* _Passage proposé_
■ ■ ■ ■ ■ ■ ■

Pour L'Express, il a accepté de revenir sur ce qui lui plaît dans cette discipline parfois si mal jugée, de creuser ce qui l'inquiète dans la baisse du niveau en France, et de donner quelques conseils pour les adultes et les enfants. Entretien-plaidoyer d'un fervent défenseur de la rationalité.
**L'Express : "Seules les maths m'intéressaient", dites-vous de vos années lycée à Neuilly, en compagnie de Gérard Jugnot, Christian Clavier et Michel Blanc...**
Thierry Lhermitte : Je ne m'intéressais pas à grand-chose. Je n'arrive toujours pas à me l'expliquer, parce qu'aujourd'hui je suis curieux de tout. Mais la seule chose qui ne me demandait pas de travail, c'étaient les maths. ==Dans cette matière, quand on a compris quelque chose, on avance. Il n'y a pas besoin de bachoter. Ce qui compte, c'est de comprendre==. Cela m'amusait, et me fascinait aussi. Dès qu'on me pose un problème, cela m'obsède. Les maths m'ont permis de décrocher mon bac C. C'était pas gagné ! [Rires.]
**Quand est-ce devenu une passion ?**
Ça m'est revenu avec le début de l'informatique. Je me suis mis à la programmation dans les années 1980. Ce qui me plaisait, ==c'était de décortiquer les étapes du raisonnement pour le rendre reproductible : casser un gros problème en petits problèmes, puis en faire un algorithme qui décompose la manière d'arriver à la solution==. A cette époque, beaucoup de "cancres" sont revenus à la science grâce à ça. L'informatique ne demandait aucune culture, juste de réfléchir. J'ai adoré, et j'ai commencé à lire des livres de mathématiques - j'ai une énorme collection d'Odile Jacob ! L'un des premiers livres dans lequel je me suis plongé, c'est Au hasard d'Ivar Ekeland sur la notion de hasard en mathématiques. C'est là que j'ai découvert que l'informatique n'arrivait pas à créer un semblant de hasard.

■ ■ ■ ■ ■ ■ ■

[Extraits de données]

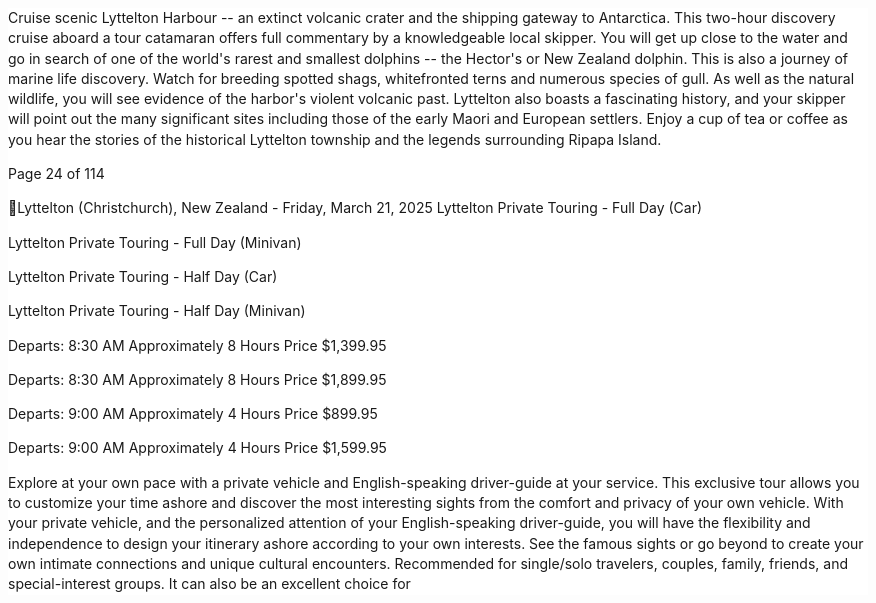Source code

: Cruise scenic Lyttelton Harbour -- an extinct
volcanic crater and the shipping gateway to
Antarctica.
This two-hour discovery cruise aboard a tour
catamaran offers full commentary by a
knowledgeable local skipper. You will get up
close to the water and go in search of one of
the world's rarest and smallest dolphins -- the
Hector's or New Zealand dolphin.
This is also a journey of marine life discovery.
Watch for breeding spotted shags, whitefronted terns and numerous species of gull.
As well as the natural wildlife, you will see
evidence of the harbor's violent volcanic past.
Lyttelton also boasts a fascinating history, and
your skipper will point out the many
significant sites including those of the early
Maori and European settlers.
Enjoy a cup of tea or coffee as you hear the
stories of the historical Lyttelton township
and the legends surrounding Ripapa Island.

Page 24 of 114

Lyttelton (Christchurch), New Zealand - Friday, March 21, 2025
Lyttelton Private Touring - Full
Day (Car)

Lyttelton Private Touring - Full
Day (Minivan)

Lyttelton Private Touring - Half
Day (Car)

Lyttelton Private Touring - Half
Day (Minivan)

Departs: 8:30 AM
Approximately 8 Hours
Price $1,399.95

Departs: 8:30 AM
Approximately 8 Hours
Price $1,899.95

Departs: 9:00 AM
Approximately 4 Hours
Price $899.95

Departs: 9:00 AM
Approximately 4 Hours
Price $1,599.95

Explore at your own pace with a private
vehicle and English-speaking driver-guide at
your service. This exclusive tour allows you to
customize your time ashore and discover the
most interesting sights from the comfort and
privacy of your own vehicle. With your
private vehicle, and the personalized attention
of your English-speaking driver-guide, you
will have the flexibility and independence to
design your itinerary ashore according to
your own interests. See the famous sights or
go beyond to create your own intimate
connections and unique cultural encounters.
Recommended for single/solo travelers,
couples, family, friends, and special-interest
groups. It can also be an excellent choice for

■ ■ ■ ■ ■ ■ ■

* _Liste des tâches_
a – Dans l'entretien, à quelle époque Thierry Lhermitte s'est-il mis à la programmation ?
b – Dans l'entretien, reprenez la partie qui s'ouvre sur les mots contenant « Pour L'Express, il » et se ferme sur « de la rationalité. », en substituant « logique » à « rationalité ».

* _Réponses par point_
a – Dans les années 1980.

b –
Pour L'Express, il a accepté de revenir sur ce qui lui plaît dans cette discipline parfois si mal jugée, de creuser ce qui l'inquiète dans la baisse du niveau en France, et de donner quelques conseils pour les adultes et les enfants. Entretien-plaidoyer d'un fervent défenseur de la logique.